Pricing strategy for high intent pages
- Map value: tie price to expected commercial value of the intent, not page type alone.
- Estimate token use: model average tokens retrieved per answer and set a price that remains attractive under typical context sizes.
- Use caps: publish daily or monthly spend caps so engines can plan budgets without surprises.
- Tier by category: charge more where differentiation is highest. Set near zero for awareness content to maximize citations.
- Offer training separately: allow training for low stakes content at a small cost or keep training disabled while allowing inference.
Target the right inventory
- High intent Q and A hubs, calculators, comparison pages, and buying guides.
- Evergreen fact pages where quality and freshness matter.
- Pages with strong structured data and clear headings for chunking.
If your strategy includes browser based answer surfaces, review Session SEO for cross tab answers to align site architecture with session level retrieval.
Technical checklist
- Publish robots.txt with RSL directives and validate against a test crawler.
- Include last modified headers or tags on target pages.
- Provide lightweight snippets and canonical tags to reduce duplication risk.
- Mark non negotiable pages with Disallow or use a deliberately high price to throttle access.
Measurement plan
- Track user agent level hits and associate each hit with category and inferred price.
- Monitor share of answer: the percent of engine answers that cite your brand for targeted queries.
- Watch training usage signals if engines provide transparency events or receipts.
- Compare before and after launch periods to quantify uplift.
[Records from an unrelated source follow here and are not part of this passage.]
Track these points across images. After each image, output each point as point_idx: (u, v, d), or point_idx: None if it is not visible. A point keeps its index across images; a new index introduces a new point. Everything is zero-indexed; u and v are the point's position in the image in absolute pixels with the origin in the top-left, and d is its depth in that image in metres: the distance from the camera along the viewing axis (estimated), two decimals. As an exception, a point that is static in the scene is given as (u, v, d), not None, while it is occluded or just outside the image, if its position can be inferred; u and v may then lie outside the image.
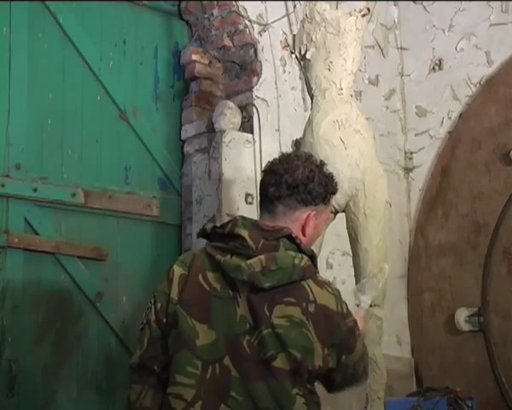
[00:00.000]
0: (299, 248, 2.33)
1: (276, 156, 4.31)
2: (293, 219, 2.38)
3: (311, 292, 2.29)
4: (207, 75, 4.49)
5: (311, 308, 2.27)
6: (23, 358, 3.66)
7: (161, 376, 2.33)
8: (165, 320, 2.33)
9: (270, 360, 2.23)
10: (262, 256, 2.26)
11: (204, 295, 2.29)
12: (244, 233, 2.30)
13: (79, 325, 3.88)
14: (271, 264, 2.25)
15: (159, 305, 2.35)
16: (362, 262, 3.37)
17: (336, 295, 2.38)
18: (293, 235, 2.33)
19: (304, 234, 2.41)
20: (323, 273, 4.44)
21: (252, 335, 2.24)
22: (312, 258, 2.37)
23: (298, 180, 2.39)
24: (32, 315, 3.73)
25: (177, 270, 2.37)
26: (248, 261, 2.25)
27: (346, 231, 3.47)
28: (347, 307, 2.41)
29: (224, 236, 2.34)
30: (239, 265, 2.26)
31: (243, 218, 2.38)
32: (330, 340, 2.30)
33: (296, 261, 2.28)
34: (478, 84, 4.77)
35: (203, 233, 2.40)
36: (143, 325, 2.40)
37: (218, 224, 2.42)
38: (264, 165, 4.22)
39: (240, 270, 2.25)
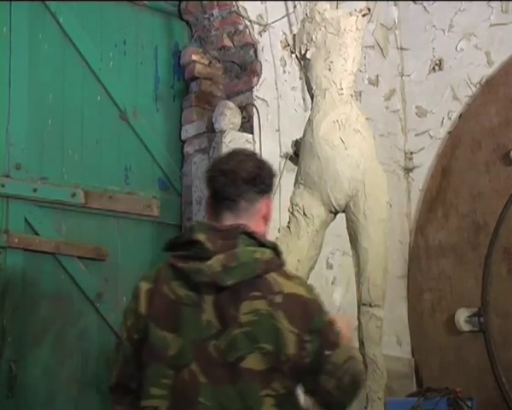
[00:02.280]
0: (260, 243, 2.31)
1: (277, 156, 4.38)
2: (255, 212, 2.36)
3: (277, 284, 2.25)
4: (207, 75, 4.49)
5: (279, 299, 2.24)
6: (23, 358, 3.66)
7: (139, 393, 2.32)
8: (136, 336, 2.33)
9: (238, 361, 2.20)
10: (221, 256, 2.24)
11: (171, 304, 2.28)
12: (201, 237, 2.28)
13: (79, 325, 3.88)
14: (232, 261, 2.23)
15: (129, 322, 2.36)
16: (362, 262, 3.37)
17: (306, 285, 2.35)
18: (250, 230, 2.30)
19: (266, 223, 2.41)
20: (323, 273, 4.45)
21: (219, 338, 2.22)
22: (275, 249, 2.34)
23: (252, 173, 2.37)
24: (31, 315, 3.73)
25: (143, 285, 2.36)
26: (208, 262, 2.24)
27: (346, 231, 3.47)
28: (319, 299, 2.36)
29: (184, 244, 2.33)
30: (200, 268, 2.24)
31: (199, 223, 2.40)
32: (309, 325, 2.25)
33: (257, 255, 2.26)
34: (478, 85, 4.77)
35: (166, 247, 2.39)
36: (117, 345, 2.41)
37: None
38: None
39: (201, 272, 2.24)
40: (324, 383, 2.29)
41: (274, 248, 2.33)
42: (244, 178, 2.35)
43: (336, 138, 3.40)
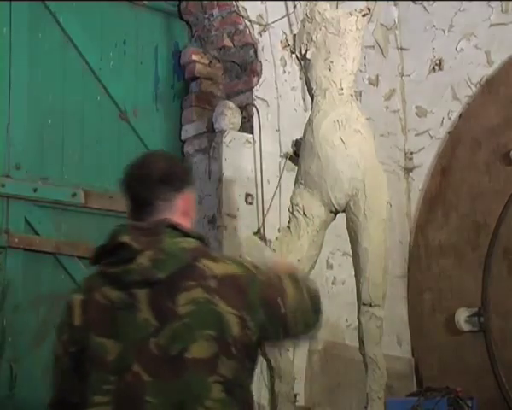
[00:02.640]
0: (185, 234, 2.30)
1: (277, 156, 4.38)
2: (175, 210, 2.35)
3: (209, 269, 2.24)
4: (207, 75, 4.49)
5: (213, 283, 2.23)
6: (23, 358, 3.66)
7: (83, 405, 2.29)
8: (73, 349, 2.30)
9: (182, 353, 2.18)
10: (149, 251, 2.23)
11: (105, 310, 2.26)
12: (126, 239, 2.27)
13: (80, 325, 3.88)
14: (160, 254, 2.22)
15: (64, 337, 2.33)
16: (362, 262, 3.37)
17: (236, 261, 2.35)
18: (174, 223, 2.30)
19: (189, 218, 2.40)
20: (323, 274, 4.45)
21: (158, 335, 2.19)
22: (201, 239, 2.34)
23: (165, 172, 2.38)
24: (32, 315, 3.73)
25: (76, 297, 2.34)
26: (137, 260, 2.23)
27: (346, 231, 3.47)
28: (255, 265, 2.36)
29: (111, 250, 2.31)
30: (129, 268, 2.24)
31: (121, 225, 2.37)
32: (246, 302, 2.25)
33: (184, 245, 2.26)
34: (478, 85, 4.77)
35: (93, 259, 2.38)
36: (53, 362, 2.38)
37: (219, 223, 2.42)
38: (264, 165, 4.29)
39: (131, 272, 2.23)
40: (293, 332, 2.35)
41: (199, 237, 2.34)
42: (157, 179, 2.36)
43: (336, 138, 3.40)
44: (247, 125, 4.36)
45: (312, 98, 3.51)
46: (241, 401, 2.23)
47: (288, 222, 3.50)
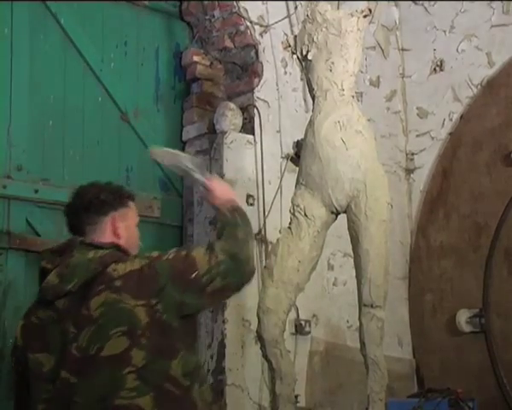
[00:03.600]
0: (97, 246, 2.59)
1: (278, 157, 4.38)
2: (103, 231, 2.66)
3: (116, 271, 2.49)
4: (208, 76, 4.49)
5: (119, 283, 2.47)
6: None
7: None
8: (20, 368, 2.61)
9: (99, 352, 2.43)
10: (57, 269, 2.55)
11: (37, 329, 2.57)
12: (43, 263, 2.62)
13: (81, 326, 3.88)
14: (65, 269, 2.53)
15: (14, 358, 2.65)
16: (363, 263, 3.37)
17: (142, 256, 2.58)
18: (87, 241, 2.61)
19: (118, 237, 2.68)
20: (324, 274, 4.45)
21: (77, 340, 2.46)
22: (118, 247, 2.61)
23: (90, 200, 2.69)
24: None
25: (19, 323, 2.66)
26: (48, 279, 2.55)
27: (347, 232, 3.47)
28: (159, 252, 2.60)
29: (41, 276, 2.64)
30: (44, 287, 2.56)
31: (43, 251, 2.71)
32: (155, 287, 2.48)
33: (91, 255, 2.53)
34: (479, 86, 4.77)
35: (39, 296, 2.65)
36: (12, 379, 2.70)
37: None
38: (265, 166, 4.29)
39: (46, 290, 2.55)
40: (212, 287, 2.53)
41: (114, 247, 2.61)
42: (83, 208, 2.69)
43: (337, 139, 3.40)
44: (248, 127, 4.36)
45: (313, 99, 3.51)
46: (155, 385, 2.43)
47: (289, 223, 3.50)
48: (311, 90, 3.53)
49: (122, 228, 2.69)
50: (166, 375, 2.46)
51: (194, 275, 2.51)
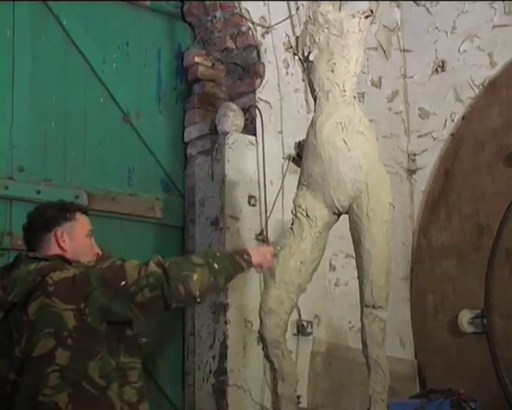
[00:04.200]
0: (41, 259, 2.80)
1: (280, 158, 4.38)
2: (49, 245, 2.88)
3: (51, 279, 2.70)
4: (210, 77, 4.49)
5: (52, 289, 2.68)
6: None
7: None
8: None
9: (30, 352, 2.64)
10: (2, 282, 2.78)
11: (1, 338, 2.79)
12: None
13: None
14: (7, 281, 2.76)
15: None
16: (365, 264, 3.37)
17: (76, 266, 2.77)
18: (30, 255, 2.83)
19: (63, 249, 2.88)
20: (326, 275, 4.45)
21: (20, 343, 2.67)
22: (62, 258, 2.82)
23: (34, 221, 2.92)
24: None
25: None
26: None
27: (349, 232, 3.47)
28: (96, 261, 2.82)
29: None
30: None
31: (1, 269, 2.89)
32: (84, 293, 2.66)
33: (31, 267, 2.75)
34: (481, 86, 4.77)
35: None
36: None
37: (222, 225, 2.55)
38: (267, 167, 4.29)
39: None
40: (140, 298, 2.67)
41: (60, 258, 2.81)
42: (31, 228, 2.93)
43: (339, 140, 3.39)
44: (249, 127, 4.36)
45: (315, 100, 3.51)
46: (73, 383, 2.61)
47: (291, 224, 3.50)
48: (312, 90, 3.53)
49: (67, 241, 2.89)
50: (84, 374, 2.64)
51: (122, 284, 2.67)
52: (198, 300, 2.75)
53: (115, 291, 2.67)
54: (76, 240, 2.92)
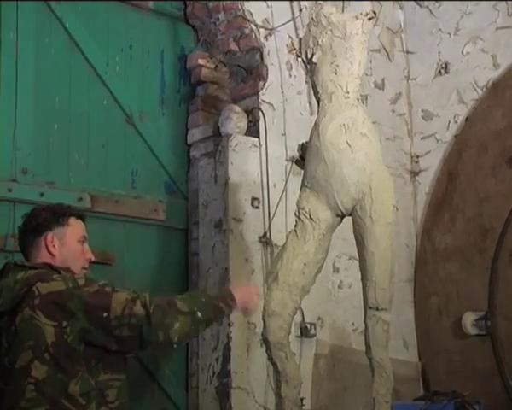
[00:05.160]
0: (29, 267, 2.82)
1: (283, 160, 4.38)
2: (39, 250, 2.90)
3: (37, 290, 2.71)
4: (213, 79, 4.49)
5: (37, 301, 2.69)
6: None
7: None
8: None
9: (14, 364, 2.68)
10: None
11: None
12: None
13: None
14: None
15: None
16: (368, 266, 3.36)
17: (66, 278, 2.76)
18: (19, 262, 2.87)
19: (52, 255, 2.89)
20: (330, 277, 4.45)
21: (9, 352, 2.70)
22: (50, 266, 2.81)
23: (27, 223, 2.94)
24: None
25: None
26: None
27: (352, 234, 3.46)
28: (87, 281, 2.78)
29: None
30: None
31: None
32: (68, 312, 2.68)
33: (18, 277, 2.76)
34: (484, 88, 4.77)
35: None
36: None
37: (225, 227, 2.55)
38: (270, 169, 4.29)
39: None
40: (118, 333, 2.69)
41: (47, 266, 2.81)
42: (24, 230, 2.96)
43: (342, 142, 3.39)
44: (253, 129, 4.36)
45: (318, 102, 3.51)
46: (51, 399, 2.64)
47: (295, 226, 3.50)
48: (315, 92, 3.53)
49: (57, 246, 2.90)
50: (64, 392, 2.65)
51: (104, 315, 2.69)
52: (175, 346, 2.79)
53: (96, 319, 2.70)
54: (66, 246, 2.93)
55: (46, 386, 2.64)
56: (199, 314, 2.78)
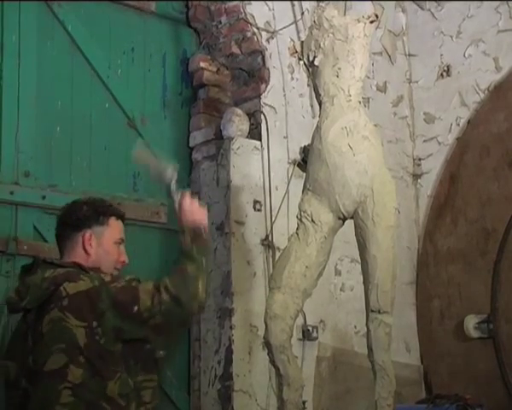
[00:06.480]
0: (57, 265, 2.79)
1: (285, 163, 4.38)
2: (74, 246, 2.86)
3: (65, 291, 2.67)
4: (215, 82, 4.49)
5: (65, 302, 2.65)
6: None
7: None
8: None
9: (42, 366, 2.62)
10: (18, 286, 2.80)
11: (14, 339, 2.82)
12: (18, 282, 2.85)
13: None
14: (22, 286, 2.76)
15: None
16: (370, 269, 3.36)
17: (91, 276, 2.73)
18: (48, 260, 2.83)
19: (87, 253, 2.86)
20: (332, 280, 4.45)
21: (33, 352, 2.67)
22: (79, 266, 2.78)
23: (68, 214, 2.90)
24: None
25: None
26: (10, 296, 2.81)
27: (354, 237, 3.47)
28: (113, 277, 2.78)
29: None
30: (6, 302, 2.83)
31: (21, 270, 2.88)
32: (97, 311, 2.64)
33: (46, 275, 2.72)
34: (486, 91, 4.77)
35: None
36: None
37: (227, 230, 2.57)
38: (272, 172, 4.29)
39: (7, 305, 2.82)
40: (153, 322, 2.67)
41: (77, 266, 2.78)
42: (63, 221, 2.91)
43: (344, 145, 3.39)
44: (255, 132, 4.36)
45: (320, 105, 3.51)
46: (89, 403, 2.60)
47: (297, 229, 3.50)
48: (317, 95, 3.53)
49: (94, 245, 2.86)
50: (103, 394, 2.62)
51: (135, 309, 2.66)
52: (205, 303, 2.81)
53: (127, 315, 2.67)
54: (103, 246, 2.89)
55: (83, 390, 2.60)
56: (203, 261, 2.80)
Governance and risk controls
- Set separate policies for inference and training to protect premium IP.
- Require attribution where legally feasible and signal it in RSL.
- Publish contact and dispute channels in RSL for takedowns or renegotiation.
- Rotate signed access tokens if your implementation supports authenticated retrieval.
- For brand owned assets and connectors, align with your Private Graph AEO strategy.
Optimization loop
- Start with conservative prices. Lower ppi until you become the preferred source without eroding perceived value.
- Expand categories once you see consistent citations and referral traffic from answer engines that click through to sources.
- A or B test cache windows. Shorter windows can improve freshness ranking but may raise engine costs.
30 day rollout
- Days 1 to 7: audit Q and A inventory, group into categories, draft legal positions for inference and training.
- Days 8 to 14: implement robots.txt RSL terms, set initial prices and caps, deploy logs and dashboards.
- Days 15 to 21: run competitive checks on comparable pages. Tune pricing to become cheapest compliant source in at least three high intent categories.
- Days 22 to 30: measure citation share, adjust prices and caps, expand to second tier categories.
Signals that your pricing is working
- Increased retrieval frequency from answer engine user agents on targeted paths.
- More consistent citation lines pointing to your pages.
- Stable or rising answer box referrals without traffic cannibalization on core navigational pages.
FAQ
- What counts as an inference if an engine hits multiple pages? Treat each qualifying retrieval session as one billable inference unless your terms define multi hop pricing.
- How do caches affect price? Set cache.max_age. Engines can reuse cached content within that window without a new charge if your terms allow it.
- Can I block training while allowing answers? Yes. Declare RSL-Training allow=false while keeping inference terms enabled.
- What if engines ignore my terms? Keep Disallow on sensitive paths. Use detection and enforcement processes. Engage via the contact channel you publish in RSL.
Key takeaways
- Publish clear per inference pricing now that RSL exists.
- Price by category to match intent value and token cost.
- Aim to be the cheapest compliant source where brand exposure yields measurable returns.
- Monitor and iterate so your RSL aware AEO program compounds over time.